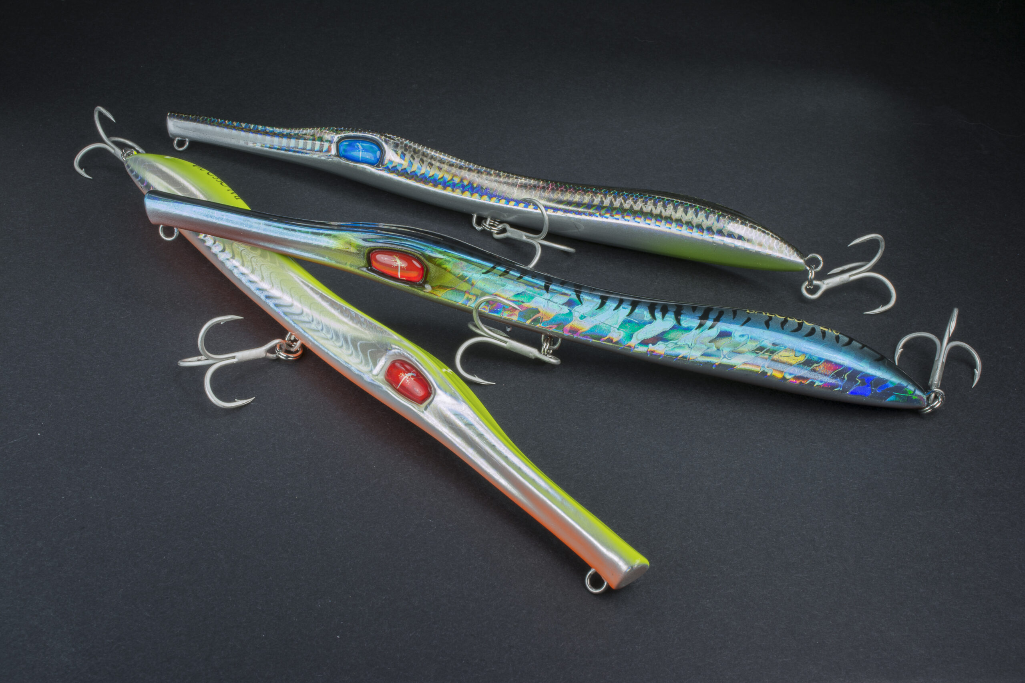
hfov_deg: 47.9
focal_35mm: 40
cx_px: 512
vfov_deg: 33.0
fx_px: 1153
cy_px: 342
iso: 100
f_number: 25
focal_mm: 27
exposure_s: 1/8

________________________________________

» Problem requirements
Give the records back exactly. Leave the pictures out.

» Response to this task
hfov_deg: 47.9
focal_35mm: 40
cx_px: 512
vfov_deg: 33.0
fx_px: 1153
cy_px: 342
iso: 100
f_number: 25
focal_mm: 27
exposure_s: 1/8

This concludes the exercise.